FIG. 1 is a schematic conventional diagram of a dry etching apparatus according to the present invention, and FIG. 2 and FIG. This is a diagram of the device. 1...Processing chamber 2...Upper lid 3...Window 4...Lower lid 5...Substrate stage
6... Substrate 7... Laser device 8.10, 20.21... Lens 9.19... Mirror 11... Pretreatment chamber 12... Gas supply pipe 13... Capacitive coupling type Electrode 14... High frequency power source 15... Wire mesh 16... Exhaust port 17... Source equalizing element 18...'/ Source 22... Magnet 23... Wave tube 24...・Magnetron. Agent 3F Physician Akio Takashi Figure 2 Figure 3

Claims (1)

[Claims] 1. In a dry etching apparatus in which a substrate to be processed is installed in a processing chamber, an etching gas is caused to flow, and the substrate to be processed is etched while being irradiated with light, the etching gas is introduced into the processing chamber.
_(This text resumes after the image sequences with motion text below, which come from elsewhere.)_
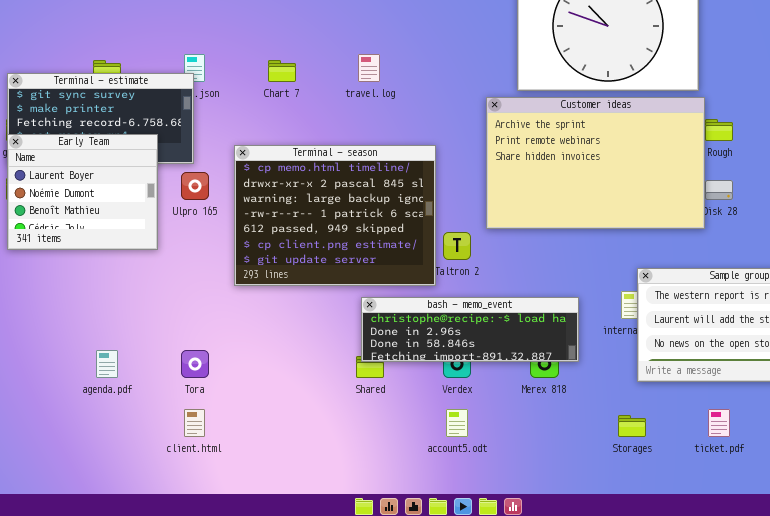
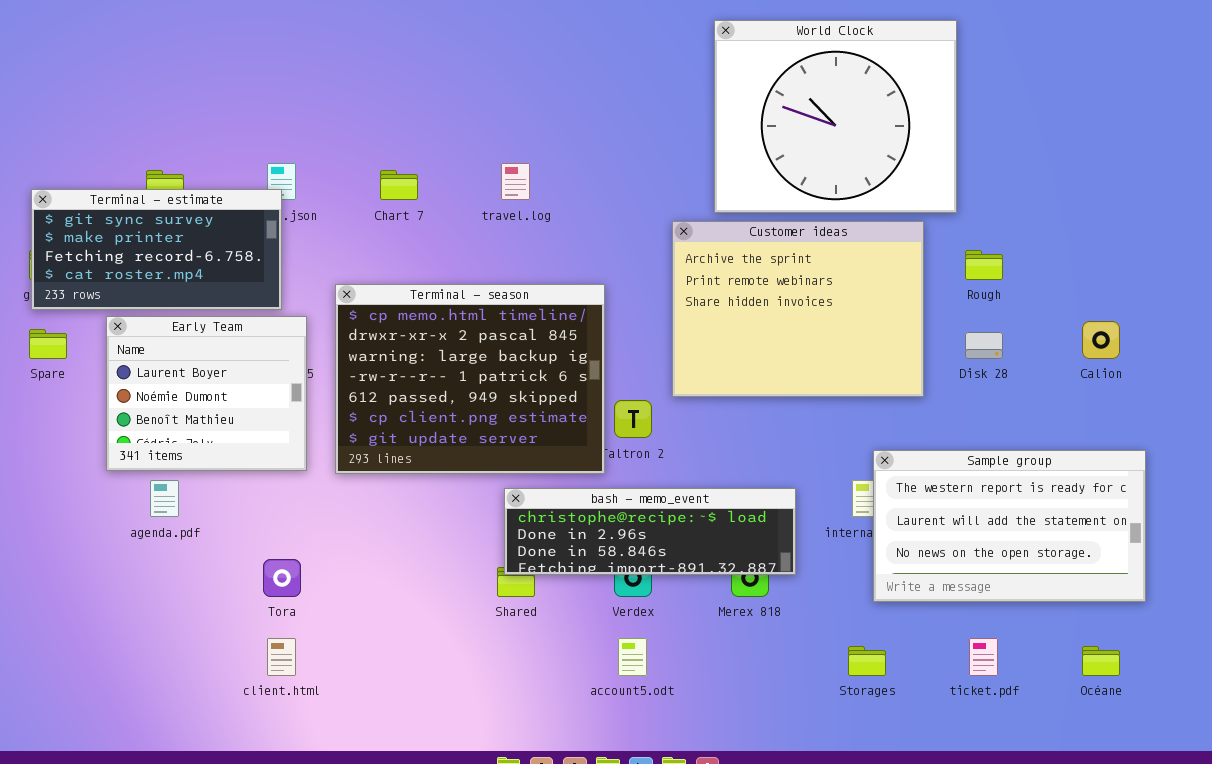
Customer ideas: [486,97,705,229] -> [672,221,924,397], resized
Early Team: [7,134,158,250] -> [106,316,307,471], moved
agenda.pdf: [96,350,118,378] -> [150,480,179,517], moved

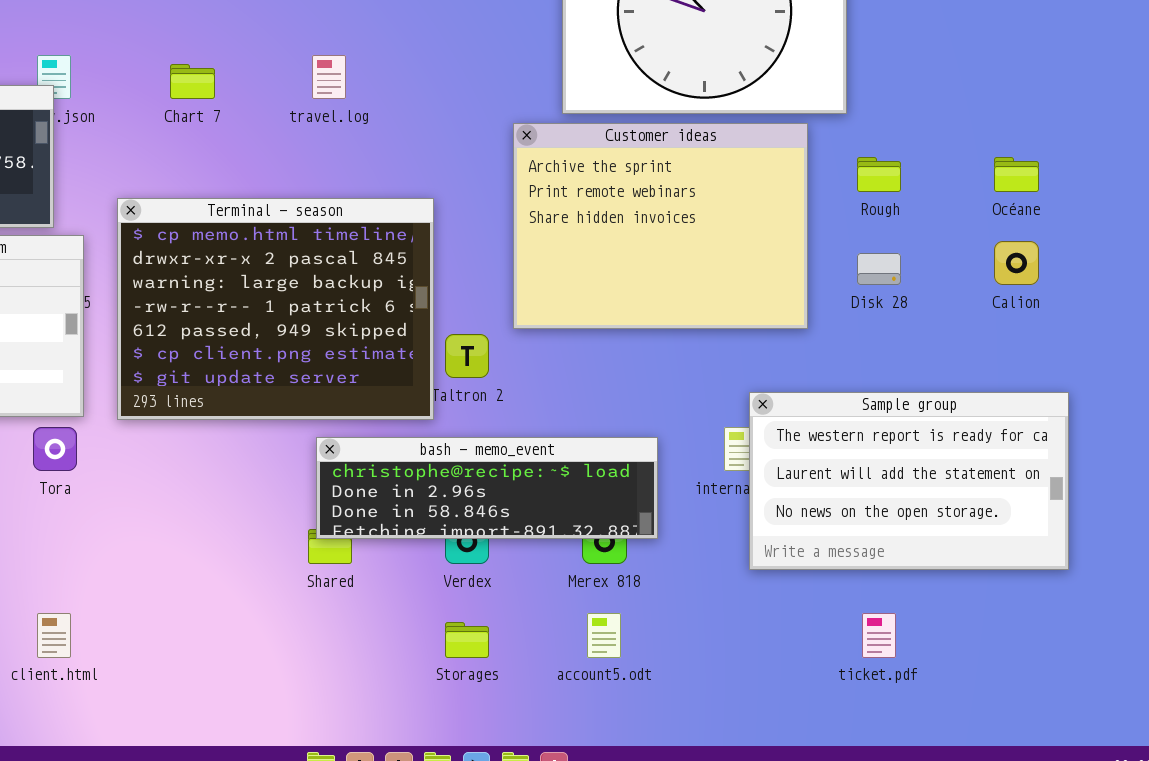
Tora: [263,559,301,597] -> [33,427,77,471], moved
account5.odt: [618,638,647,676] -> [587,613,621,658], moved
Storages: [848,646,886,676] -> [445,622,489,658], moved
Océane: [1082,646,1120,676] -> [994,157,1039,192], moved

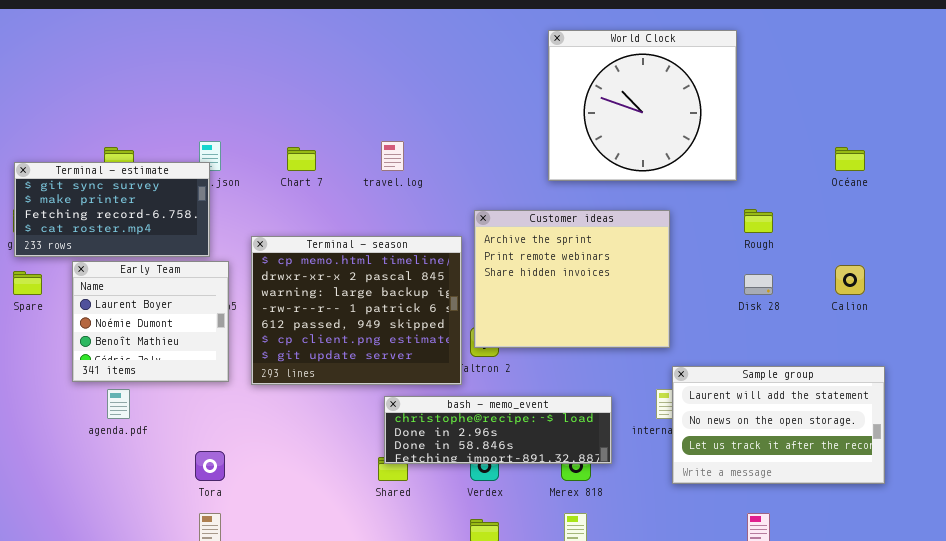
Customer ideas: [513,123,808,329] -> [474,210,670,348], moved
Océane: [994,157,1039,192] -> [835,147,865,171], moved
Sample group: [749,392,1069,570] -> [672,366,885,484], scrolled down 1 row
Tora: [33,427,77,471] -> [195,451,225,481], moved

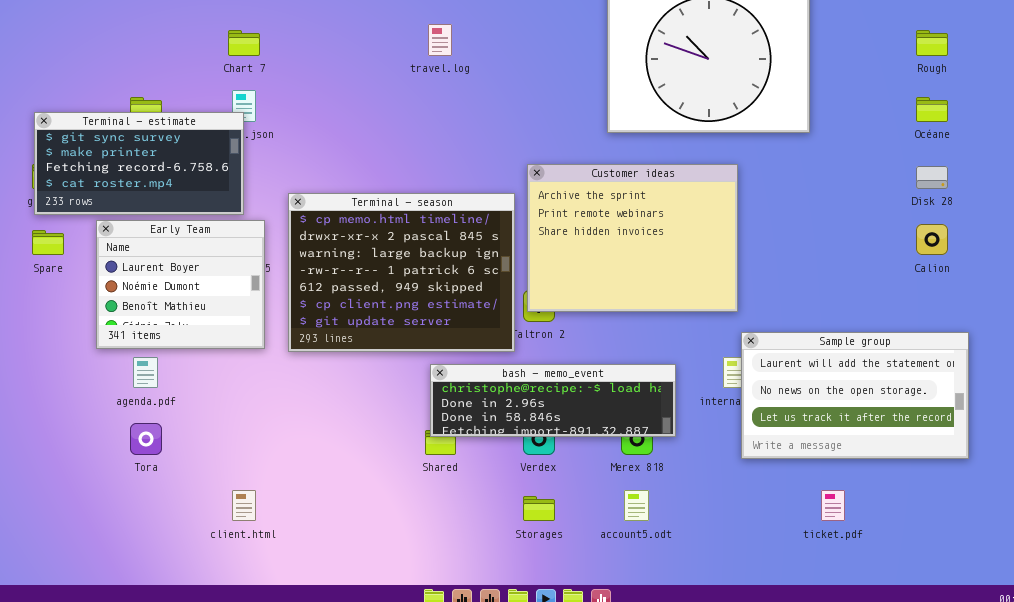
travel.log: [381,141,404,171] -> [428,24,452,56], moved
Chart 7: [287,147,316,171] -> [228,30,260,56], moved
Rough: [744,209,773,233] -> [916,30,948,56], moved
Disk 28: [744,274,773,295] -> [916,166,948,189], moved
Tora: [195,451,225,481] -> [130,423,162,455], moved

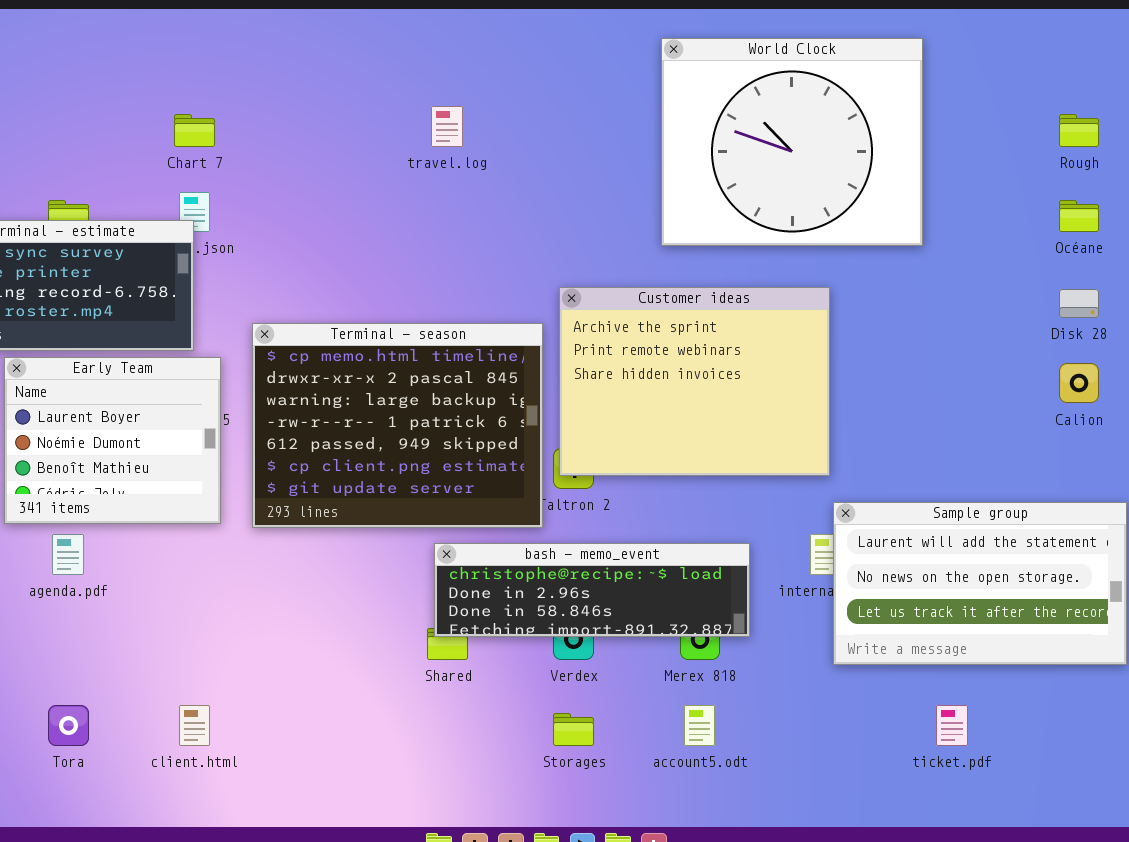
Tora: [130,423,162,455] -> [48,705,89,746], moved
A dry etching apparatus characterized by comprising a pre-treatment chamber that converts into radicals before entering the dry etching apparatus. 2. The dry etching apparatus according to claim 1, wherein the etching gas is radicalized by applying high frequency power. 3. The dry etching apparatus according to claim 1, wherein radicalization of the etching gas is performed by microwave and microwave electron cyclotron resonance. 4. The dry etching apparatus according to claim 1, wherein the etching gas is radicalized by light.